▶ WORK INSTRUCTION: When you find the word "being" in a line of the entries, please copy the whole line.

[Stored items from a collection]

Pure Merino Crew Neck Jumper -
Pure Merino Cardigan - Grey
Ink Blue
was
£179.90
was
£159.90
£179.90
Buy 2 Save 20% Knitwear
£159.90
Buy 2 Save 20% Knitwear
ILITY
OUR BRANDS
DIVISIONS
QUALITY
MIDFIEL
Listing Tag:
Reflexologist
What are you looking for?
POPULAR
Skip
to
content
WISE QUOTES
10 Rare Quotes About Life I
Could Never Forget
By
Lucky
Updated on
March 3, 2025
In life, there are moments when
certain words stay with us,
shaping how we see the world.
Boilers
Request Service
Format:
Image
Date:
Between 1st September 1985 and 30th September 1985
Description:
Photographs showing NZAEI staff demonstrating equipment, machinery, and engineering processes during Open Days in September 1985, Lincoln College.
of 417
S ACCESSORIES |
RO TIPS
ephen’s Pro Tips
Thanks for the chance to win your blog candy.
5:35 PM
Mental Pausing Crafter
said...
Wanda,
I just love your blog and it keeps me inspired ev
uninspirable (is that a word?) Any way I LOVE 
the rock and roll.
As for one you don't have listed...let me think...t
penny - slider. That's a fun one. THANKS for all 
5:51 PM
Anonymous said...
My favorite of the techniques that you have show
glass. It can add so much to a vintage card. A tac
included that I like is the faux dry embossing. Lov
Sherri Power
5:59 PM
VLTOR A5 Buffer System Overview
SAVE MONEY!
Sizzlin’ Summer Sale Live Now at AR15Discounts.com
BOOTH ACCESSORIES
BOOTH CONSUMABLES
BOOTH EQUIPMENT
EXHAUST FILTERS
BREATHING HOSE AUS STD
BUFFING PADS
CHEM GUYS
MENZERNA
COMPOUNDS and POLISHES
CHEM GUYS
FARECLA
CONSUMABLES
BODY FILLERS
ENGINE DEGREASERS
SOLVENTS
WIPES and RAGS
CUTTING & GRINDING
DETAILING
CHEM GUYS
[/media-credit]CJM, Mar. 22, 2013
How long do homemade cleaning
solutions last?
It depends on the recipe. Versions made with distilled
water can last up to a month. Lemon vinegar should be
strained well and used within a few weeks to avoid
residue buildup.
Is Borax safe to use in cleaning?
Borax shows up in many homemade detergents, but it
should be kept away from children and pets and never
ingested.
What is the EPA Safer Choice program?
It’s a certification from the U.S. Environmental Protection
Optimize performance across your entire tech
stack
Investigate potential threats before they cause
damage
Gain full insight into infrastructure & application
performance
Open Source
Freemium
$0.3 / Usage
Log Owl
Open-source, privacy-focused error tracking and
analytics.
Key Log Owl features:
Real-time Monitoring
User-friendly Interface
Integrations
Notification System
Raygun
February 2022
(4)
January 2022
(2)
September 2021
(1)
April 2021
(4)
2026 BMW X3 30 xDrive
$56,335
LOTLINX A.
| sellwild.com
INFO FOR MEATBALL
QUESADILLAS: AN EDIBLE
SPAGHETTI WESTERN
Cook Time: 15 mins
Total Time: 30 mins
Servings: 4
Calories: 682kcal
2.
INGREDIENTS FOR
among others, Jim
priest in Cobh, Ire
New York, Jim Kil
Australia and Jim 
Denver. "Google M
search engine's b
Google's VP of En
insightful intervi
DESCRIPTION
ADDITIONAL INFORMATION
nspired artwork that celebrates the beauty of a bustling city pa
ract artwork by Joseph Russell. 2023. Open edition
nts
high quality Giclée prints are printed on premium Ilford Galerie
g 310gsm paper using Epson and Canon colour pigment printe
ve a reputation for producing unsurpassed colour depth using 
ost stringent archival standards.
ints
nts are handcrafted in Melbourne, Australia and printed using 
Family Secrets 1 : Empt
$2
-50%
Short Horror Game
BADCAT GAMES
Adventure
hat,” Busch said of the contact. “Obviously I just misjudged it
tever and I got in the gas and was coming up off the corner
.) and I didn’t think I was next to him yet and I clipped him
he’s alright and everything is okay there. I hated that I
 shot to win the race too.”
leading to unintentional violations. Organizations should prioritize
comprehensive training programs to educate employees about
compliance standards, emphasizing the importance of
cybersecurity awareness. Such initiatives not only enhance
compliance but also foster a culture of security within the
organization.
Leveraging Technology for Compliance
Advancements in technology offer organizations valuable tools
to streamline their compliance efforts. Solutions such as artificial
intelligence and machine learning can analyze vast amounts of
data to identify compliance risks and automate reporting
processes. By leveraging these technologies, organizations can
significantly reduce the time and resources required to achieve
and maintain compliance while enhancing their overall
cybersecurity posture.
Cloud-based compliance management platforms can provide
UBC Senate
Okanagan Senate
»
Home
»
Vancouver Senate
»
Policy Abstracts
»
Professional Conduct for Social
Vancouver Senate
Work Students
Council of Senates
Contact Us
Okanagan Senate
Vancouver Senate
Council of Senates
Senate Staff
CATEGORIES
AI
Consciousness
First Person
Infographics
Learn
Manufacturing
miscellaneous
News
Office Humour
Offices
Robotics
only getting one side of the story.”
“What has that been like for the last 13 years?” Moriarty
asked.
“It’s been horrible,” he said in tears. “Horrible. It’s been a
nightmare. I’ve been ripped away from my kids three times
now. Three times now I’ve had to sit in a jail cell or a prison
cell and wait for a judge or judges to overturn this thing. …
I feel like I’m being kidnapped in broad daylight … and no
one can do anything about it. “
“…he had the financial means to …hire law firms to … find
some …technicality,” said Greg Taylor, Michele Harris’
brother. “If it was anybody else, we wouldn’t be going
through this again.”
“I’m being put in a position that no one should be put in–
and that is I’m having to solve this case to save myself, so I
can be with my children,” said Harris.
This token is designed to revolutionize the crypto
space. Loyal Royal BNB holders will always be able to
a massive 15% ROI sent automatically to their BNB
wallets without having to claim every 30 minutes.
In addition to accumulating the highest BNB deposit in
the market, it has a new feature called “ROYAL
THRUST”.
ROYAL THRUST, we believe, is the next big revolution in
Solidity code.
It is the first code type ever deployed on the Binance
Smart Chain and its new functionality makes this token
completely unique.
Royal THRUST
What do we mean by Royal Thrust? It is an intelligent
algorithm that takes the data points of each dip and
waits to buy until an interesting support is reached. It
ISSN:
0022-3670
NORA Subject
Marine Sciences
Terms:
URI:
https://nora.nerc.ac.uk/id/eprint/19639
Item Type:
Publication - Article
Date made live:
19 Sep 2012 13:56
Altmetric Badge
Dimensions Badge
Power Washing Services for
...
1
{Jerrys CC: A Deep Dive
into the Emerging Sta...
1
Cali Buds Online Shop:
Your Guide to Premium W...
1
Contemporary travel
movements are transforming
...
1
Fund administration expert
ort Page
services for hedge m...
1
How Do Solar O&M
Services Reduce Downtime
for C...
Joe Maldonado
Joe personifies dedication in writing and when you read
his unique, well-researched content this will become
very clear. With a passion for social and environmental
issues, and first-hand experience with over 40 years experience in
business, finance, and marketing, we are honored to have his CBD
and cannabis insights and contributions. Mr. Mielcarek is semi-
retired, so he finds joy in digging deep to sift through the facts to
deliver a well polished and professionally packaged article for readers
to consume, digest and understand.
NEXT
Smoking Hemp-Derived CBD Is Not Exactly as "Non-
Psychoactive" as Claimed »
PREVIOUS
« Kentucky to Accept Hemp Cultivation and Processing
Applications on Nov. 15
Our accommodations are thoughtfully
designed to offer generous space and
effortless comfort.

▶ TASK RESULT:
I feel like I’m being kidnapped in broad daylight … and no
“I’m being put in a position that no one should be put in–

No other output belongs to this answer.